## About this task
Lines with "labels": please show every one of them from the listing below.

-*-

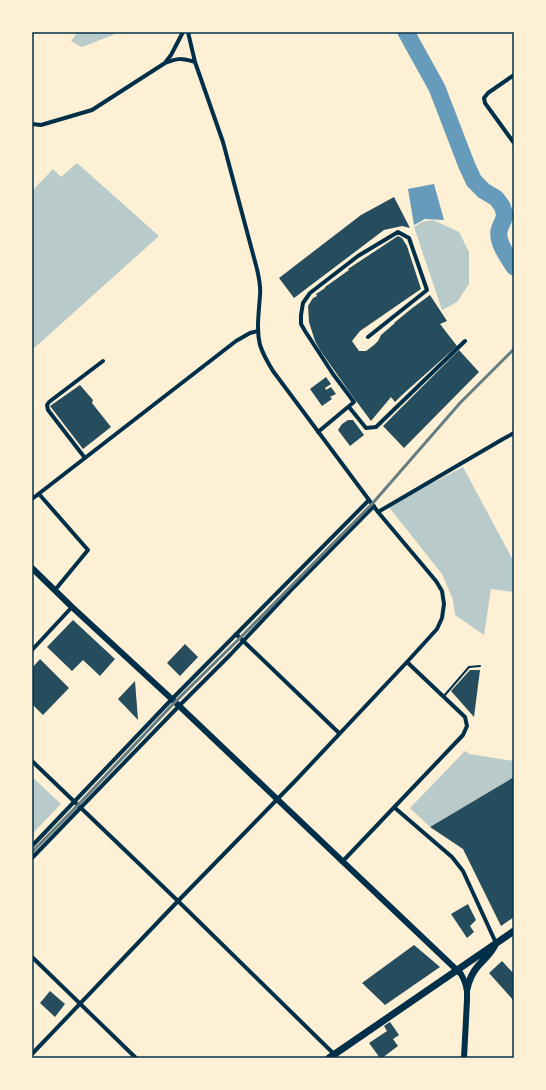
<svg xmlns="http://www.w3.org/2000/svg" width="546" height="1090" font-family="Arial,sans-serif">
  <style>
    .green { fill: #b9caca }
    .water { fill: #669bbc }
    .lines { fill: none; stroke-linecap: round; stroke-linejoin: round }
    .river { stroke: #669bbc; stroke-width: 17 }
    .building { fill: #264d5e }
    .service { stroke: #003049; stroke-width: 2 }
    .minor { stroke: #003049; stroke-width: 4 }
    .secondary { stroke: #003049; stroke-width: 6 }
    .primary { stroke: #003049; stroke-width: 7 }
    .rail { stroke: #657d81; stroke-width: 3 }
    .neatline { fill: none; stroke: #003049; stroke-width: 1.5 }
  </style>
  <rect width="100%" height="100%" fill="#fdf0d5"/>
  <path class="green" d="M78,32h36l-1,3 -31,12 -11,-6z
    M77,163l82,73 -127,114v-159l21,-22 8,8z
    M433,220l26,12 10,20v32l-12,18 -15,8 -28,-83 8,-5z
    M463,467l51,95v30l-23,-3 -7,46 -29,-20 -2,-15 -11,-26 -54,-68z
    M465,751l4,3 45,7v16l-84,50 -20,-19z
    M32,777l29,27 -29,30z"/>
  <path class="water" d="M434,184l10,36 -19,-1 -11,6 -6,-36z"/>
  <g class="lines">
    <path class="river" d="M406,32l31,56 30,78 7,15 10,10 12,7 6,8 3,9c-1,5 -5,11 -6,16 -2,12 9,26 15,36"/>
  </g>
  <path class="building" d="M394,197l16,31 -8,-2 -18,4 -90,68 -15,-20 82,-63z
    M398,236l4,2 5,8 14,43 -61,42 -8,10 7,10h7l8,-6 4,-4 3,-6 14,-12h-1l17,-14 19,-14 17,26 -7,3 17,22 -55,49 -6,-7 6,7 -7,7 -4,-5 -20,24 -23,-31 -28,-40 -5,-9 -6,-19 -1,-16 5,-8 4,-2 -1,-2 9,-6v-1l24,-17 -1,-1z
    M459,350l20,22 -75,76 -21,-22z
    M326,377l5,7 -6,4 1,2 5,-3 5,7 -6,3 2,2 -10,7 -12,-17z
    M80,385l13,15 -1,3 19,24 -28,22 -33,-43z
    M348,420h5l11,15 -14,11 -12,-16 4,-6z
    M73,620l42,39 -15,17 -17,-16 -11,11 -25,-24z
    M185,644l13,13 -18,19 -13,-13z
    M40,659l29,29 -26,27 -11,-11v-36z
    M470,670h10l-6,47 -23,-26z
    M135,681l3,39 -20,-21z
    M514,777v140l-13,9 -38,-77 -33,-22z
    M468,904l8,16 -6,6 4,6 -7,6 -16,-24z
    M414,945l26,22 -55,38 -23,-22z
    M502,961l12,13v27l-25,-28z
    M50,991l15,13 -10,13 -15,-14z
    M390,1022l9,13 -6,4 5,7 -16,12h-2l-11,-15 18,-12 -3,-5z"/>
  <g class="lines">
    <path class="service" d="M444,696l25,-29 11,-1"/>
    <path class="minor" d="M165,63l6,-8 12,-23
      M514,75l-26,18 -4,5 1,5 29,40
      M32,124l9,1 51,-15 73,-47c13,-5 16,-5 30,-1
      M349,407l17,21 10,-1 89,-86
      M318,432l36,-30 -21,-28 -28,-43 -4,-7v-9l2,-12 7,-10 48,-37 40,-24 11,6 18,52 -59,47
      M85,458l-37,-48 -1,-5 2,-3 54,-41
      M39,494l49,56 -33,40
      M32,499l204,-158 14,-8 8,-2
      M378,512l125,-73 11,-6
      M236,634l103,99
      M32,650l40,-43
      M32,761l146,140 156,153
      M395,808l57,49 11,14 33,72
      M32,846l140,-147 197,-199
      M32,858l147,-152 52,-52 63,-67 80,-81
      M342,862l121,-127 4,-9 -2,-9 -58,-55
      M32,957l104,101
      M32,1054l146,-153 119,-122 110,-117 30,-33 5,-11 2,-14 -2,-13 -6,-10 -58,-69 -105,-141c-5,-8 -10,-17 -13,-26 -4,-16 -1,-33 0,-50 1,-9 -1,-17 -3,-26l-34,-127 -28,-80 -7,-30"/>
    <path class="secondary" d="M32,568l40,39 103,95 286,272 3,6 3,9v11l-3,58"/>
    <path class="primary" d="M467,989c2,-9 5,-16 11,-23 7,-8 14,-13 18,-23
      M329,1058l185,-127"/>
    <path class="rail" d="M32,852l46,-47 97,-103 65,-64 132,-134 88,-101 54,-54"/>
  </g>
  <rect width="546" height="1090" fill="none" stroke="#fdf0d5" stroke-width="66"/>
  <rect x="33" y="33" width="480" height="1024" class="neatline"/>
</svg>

-*-

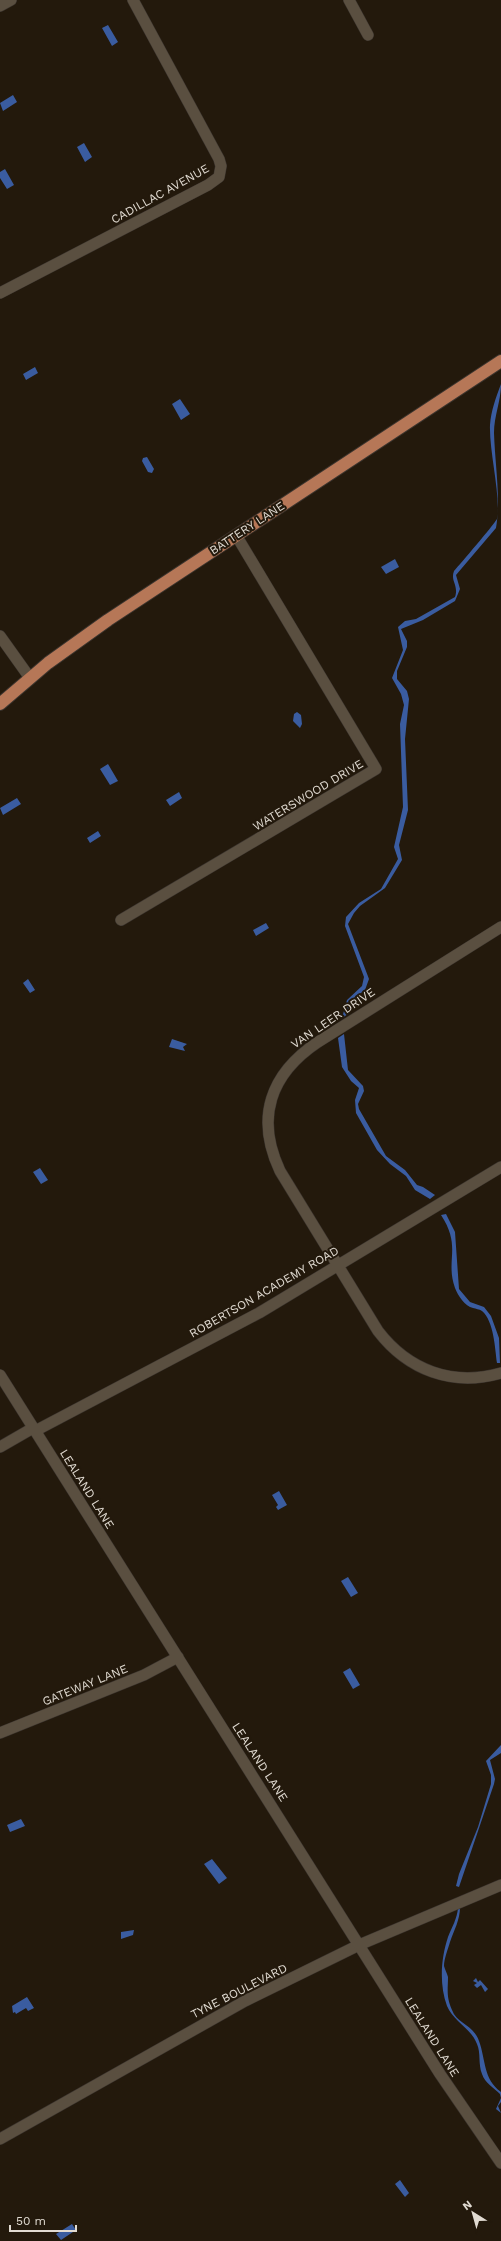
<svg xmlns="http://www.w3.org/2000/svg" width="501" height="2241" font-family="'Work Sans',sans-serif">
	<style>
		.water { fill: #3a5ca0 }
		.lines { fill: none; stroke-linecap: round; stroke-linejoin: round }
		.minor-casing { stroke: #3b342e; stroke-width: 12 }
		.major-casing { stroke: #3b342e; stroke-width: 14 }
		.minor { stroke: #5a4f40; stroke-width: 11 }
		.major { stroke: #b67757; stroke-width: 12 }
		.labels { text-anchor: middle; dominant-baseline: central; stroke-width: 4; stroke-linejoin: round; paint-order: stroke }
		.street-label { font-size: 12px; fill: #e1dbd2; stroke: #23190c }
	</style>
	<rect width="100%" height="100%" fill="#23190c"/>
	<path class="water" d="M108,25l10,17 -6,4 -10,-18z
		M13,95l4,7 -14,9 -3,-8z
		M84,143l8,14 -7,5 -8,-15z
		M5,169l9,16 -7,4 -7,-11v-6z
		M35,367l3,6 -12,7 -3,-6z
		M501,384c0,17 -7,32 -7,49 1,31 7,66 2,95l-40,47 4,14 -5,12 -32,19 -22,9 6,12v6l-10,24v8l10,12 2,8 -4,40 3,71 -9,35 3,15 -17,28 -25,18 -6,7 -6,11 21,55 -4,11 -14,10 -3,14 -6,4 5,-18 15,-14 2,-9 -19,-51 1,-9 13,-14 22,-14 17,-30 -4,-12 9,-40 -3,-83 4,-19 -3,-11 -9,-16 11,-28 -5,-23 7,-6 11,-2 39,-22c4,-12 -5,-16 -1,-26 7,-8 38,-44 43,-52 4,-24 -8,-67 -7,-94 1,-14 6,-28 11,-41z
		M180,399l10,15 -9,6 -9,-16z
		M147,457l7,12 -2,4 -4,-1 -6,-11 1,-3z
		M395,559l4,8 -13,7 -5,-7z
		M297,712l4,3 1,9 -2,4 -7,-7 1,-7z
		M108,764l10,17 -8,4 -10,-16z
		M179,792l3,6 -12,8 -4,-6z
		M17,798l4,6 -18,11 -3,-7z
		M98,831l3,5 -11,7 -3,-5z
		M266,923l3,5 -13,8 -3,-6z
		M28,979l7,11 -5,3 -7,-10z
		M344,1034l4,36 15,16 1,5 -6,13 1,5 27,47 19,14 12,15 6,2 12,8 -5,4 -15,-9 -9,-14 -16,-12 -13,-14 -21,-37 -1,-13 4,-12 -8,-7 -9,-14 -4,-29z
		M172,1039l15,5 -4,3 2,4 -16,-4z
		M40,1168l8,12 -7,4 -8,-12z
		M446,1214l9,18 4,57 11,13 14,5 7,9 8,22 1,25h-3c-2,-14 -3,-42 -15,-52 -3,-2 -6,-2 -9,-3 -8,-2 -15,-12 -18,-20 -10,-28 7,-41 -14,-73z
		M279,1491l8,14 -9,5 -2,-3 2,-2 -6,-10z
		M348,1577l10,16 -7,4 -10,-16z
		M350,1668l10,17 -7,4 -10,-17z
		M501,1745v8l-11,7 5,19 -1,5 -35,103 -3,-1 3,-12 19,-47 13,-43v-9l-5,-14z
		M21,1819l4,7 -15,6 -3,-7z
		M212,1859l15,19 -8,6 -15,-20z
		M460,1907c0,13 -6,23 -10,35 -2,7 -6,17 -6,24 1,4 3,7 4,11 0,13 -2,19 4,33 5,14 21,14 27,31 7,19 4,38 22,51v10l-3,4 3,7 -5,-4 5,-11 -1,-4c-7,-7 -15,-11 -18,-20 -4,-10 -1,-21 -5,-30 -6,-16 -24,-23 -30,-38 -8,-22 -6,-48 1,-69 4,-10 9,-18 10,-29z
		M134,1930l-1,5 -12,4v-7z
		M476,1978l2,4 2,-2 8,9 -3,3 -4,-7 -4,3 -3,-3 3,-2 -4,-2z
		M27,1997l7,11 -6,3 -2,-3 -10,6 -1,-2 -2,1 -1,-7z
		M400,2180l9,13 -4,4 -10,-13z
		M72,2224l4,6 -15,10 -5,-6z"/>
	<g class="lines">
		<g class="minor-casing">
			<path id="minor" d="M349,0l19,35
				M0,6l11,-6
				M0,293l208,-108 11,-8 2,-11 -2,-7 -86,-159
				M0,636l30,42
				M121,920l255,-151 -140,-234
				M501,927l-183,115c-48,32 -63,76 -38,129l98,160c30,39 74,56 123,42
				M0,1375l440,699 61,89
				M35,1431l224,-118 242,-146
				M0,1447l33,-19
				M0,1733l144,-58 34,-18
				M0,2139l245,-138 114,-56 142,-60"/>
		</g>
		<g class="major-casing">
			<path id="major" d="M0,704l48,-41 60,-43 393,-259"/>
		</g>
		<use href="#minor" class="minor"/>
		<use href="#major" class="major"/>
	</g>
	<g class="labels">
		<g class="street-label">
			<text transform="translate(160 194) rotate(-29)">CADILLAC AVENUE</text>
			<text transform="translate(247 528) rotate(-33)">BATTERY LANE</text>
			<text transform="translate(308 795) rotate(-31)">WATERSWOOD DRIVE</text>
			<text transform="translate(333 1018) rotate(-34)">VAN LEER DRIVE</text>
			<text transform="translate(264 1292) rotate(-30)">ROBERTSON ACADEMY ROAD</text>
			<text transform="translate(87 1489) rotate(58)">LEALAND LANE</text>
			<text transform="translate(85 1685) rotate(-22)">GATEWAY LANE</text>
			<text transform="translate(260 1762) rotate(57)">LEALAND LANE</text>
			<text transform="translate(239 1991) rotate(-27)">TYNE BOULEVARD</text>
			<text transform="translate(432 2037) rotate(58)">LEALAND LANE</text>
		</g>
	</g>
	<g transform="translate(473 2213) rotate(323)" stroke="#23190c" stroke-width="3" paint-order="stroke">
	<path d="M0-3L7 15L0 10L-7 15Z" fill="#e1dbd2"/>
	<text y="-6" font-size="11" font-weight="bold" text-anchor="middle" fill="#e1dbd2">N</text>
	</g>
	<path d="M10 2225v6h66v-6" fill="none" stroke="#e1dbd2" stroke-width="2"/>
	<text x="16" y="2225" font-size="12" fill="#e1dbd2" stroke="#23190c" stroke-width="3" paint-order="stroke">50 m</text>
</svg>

-*-

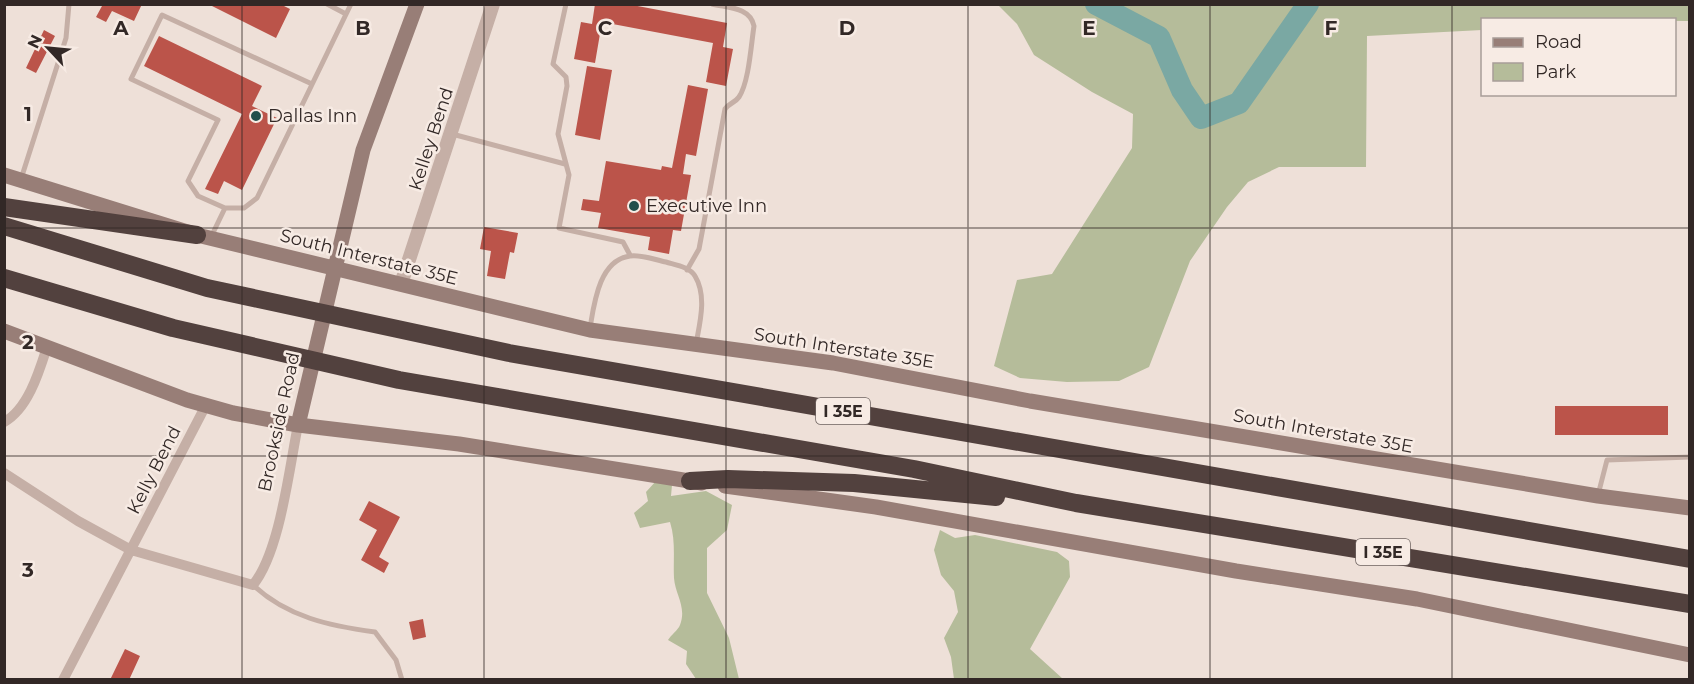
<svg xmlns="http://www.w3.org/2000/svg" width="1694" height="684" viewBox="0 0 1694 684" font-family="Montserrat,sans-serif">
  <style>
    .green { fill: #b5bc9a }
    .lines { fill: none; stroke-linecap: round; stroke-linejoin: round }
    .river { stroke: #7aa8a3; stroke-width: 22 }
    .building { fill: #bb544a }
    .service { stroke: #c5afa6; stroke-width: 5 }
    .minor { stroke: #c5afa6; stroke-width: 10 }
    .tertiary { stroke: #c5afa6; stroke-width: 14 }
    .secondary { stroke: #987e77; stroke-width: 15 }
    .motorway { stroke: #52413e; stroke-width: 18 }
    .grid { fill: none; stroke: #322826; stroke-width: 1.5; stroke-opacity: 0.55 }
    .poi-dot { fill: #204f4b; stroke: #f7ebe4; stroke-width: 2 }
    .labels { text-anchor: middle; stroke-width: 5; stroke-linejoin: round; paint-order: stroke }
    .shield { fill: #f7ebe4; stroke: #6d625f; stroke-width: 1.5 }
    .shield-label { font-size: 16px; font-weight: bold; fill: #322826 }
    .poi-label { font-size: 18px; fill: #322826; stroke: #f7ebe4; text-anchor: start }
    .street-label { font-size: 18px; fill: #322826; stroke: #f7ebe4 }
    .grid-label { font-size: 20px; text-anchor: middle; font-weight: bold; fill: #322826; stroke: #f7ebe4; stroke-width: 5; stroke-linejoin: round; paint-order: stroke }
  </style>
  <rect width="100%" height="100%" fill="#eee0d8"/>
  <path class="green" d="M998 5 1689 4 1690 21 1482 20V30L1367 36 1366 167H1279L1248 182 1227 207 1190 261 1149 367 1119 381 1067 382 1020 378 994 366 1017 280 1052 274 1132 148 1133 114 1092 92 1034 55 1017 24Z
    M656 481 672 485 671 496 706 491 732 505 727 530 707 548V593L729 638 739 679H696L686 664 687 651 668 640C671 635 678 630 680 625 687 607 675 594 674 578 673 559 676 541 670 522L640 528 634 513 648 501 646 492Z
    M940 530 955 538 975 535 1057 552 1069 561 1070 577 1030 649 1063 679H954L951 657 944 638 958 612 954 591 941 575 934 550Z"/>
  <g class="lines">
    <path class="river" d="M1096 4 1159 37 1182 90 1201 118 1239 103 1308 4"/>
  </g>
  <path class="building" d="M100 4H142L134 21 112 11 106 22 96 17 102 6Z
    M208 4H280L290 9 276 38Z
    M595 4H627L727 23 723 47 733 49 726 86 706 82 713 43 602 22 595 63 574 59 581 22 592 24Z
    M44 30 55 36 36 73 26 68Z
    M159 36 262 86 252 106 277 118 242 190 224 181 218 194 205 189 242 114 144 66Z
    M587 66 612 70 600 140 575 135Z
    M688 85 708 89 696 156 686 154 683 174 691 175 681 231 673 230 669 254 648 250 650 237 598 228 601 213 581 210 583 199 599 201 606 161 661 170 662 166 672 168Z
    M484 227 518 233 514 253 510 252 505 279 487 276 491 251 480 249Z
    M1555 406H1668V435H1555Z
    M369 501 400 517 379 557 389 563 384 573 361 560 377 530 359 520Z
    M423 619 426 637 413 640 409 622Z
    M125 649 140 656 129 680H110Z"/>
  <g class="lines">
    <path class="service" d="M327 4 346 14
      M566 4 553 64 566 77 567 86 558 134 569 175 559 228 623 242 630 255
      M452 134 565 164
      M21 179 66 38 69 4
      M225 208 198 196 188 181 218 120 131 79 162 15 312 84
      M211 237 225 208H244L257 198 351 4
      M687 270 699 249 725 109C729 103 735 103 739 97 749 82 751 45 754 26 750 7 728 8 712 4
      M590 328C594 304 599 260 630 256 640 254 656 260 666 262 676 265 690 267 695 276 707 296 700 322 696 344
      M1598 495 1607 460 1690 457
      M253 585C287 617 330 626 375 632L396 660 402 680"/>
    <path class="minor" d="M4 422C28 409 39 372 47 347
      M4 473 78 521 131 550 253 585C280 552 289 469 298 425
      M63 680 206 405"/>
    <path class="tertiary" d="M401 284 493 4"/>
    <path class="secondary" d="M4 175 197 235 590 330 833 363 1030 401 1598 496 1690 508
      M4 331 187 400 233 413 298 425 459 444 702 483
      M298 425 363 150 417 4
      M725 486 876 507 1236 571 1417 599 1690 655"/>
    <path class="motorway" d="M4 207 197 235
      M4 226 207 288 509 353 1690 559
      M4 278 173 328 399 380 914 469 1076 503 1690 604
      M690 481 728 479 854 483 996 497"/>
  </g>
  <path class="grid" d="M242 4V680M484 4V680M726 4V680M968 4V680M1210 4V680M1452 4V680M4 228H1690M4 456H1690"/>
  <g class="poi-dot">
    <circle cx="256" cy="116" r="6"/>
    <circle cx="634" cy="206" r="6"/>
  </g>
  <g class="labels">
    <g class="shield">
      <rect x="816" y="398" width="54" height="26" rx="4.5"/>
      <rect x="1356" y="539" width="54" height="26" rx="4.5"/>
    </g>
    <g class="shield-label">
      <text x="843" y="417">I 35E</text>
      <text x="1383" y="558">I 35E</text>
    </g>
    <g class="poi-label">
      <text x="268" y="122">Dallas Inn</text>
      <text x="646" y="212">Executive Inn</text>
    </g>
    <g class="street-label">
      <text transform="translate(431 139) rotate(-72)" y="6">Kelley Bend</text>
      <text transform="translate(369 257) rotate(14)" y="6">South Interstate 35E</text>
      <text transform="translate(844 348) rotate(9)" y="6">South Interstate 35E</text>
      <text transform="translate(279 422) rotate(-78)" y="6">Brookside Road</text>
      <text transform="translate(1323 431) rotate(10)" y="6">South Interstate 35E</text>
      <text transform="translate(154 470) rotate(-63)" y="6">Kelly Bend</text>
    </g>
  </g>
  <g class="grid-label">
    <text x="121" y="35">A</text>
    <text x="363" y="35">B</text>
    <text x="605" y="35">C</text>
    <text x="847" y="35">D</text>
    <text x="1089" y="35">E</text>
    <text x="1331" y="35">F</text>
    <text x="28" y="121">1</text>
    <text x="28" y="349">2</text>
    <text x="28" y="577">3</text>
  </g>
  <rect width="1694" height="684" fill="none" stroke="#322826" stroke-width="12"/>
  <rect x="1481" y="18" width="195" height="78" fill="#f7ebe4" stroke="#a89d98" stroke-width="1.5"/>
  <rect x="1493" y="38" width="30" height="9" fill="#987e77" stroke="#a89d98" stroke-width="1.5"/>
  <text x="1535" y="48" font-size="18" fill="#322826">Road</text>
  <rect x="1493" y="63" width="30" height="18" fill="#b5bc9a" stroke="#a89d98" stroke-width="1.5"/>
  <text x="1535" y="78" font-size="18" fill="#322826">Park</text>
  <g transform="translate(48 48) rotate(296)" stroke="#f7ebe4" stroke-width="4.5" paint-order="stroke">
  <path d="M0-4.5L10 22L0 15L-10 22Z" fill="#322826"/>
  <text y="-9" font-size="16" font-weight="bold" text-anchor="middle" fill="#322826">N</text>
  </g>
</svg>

-*-

## Answer box
		.labels { text-anchor: middle; dominant-baseline: central; stroke-width: 4; stroke-linejoin: round; paint-order: stroke }
	<g class="labels">
    .labels { text-anchor: middle; stroke-width: 5; stroke-linejoin: round; paint-order: stroke }
  <g class="labels">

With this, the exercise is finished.